И мы пошли на черный рынок и выяснили, что портье был честным человеком: действительно, билет на сегодняшнюю корриду стоил 1300 песет. Что касается 200 лишних, то здесь вступает в силу закон риска, оплата посредника — портье положит в свой карман не более 150 песет от двух билетов, а это по правилам — по здешним, естественно, правилам.
Словом, без помощи нашего доброго друга скульптора Сангино мы бы на корриду не попали, но он — самый популярный ваятель Испании, друг всех матадоров, а Испания чтит популярных людей.
И вот здесь, на Пласа де Торос, когда началась коррида и когда после грома оваций Пако Камино начал первый бой, и бык у него был красным и не очень большим, всего 458 килограммов, я увидел воочию, что такое страх.

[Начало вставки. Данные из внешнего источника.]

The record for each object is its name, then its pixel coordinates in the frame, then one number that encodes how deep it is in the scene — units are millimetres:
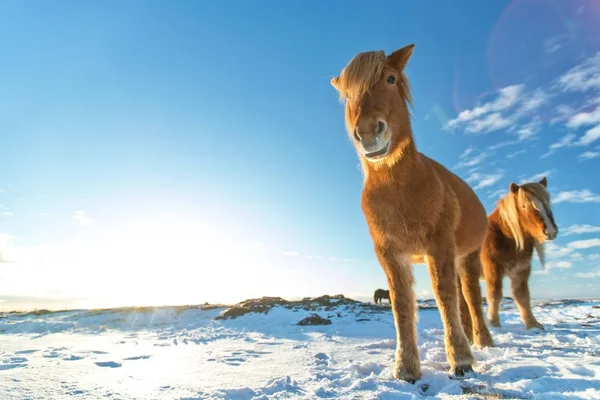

(Я испытал страх за день перед этим, когда повел Дунечку на первую корриду: многие северяне уходят после начала боя; правда, и каталонцы с презрением отзываются о корриде, считая ее изобретением <ленивых и кровожадных андалузцев>. Однако когда Пуэрта славно поработал с быком перед тем, как выехал пикадор — этот, увы, необходимый <бюрократ корриды>, - и потом провел прекрасное, рискованное ките, отвлекая на себя разъяренного быка после того, как пикадор <пустил ему первую кровь>, я взглянул на дочь и понял, что страхи мои были пустыми: лицо ее казалось замеревшим, собранным, отрешенным — точно таким, когда она стоит у мольберта и пишет свою картину.)
Пако Камино пропускал мимо себя быка, взмахивая капотэ осторожно, придерживая его возле колен, чтобы рога быка шли низко — он словно бы хотел заставить <торо> бодать желтый песок арены, укрытый на какое-то мгновение розовым капотэ. Это сразу же не понравилось зрителям, ибо <два условия требуются для того, чтобы страна увлекалась боем быков: во-первых, быки должны быть выращены в этой стране, и, во-вторых, народ ее должен интересоваться смертью. Англичане и французы живут для жизни>.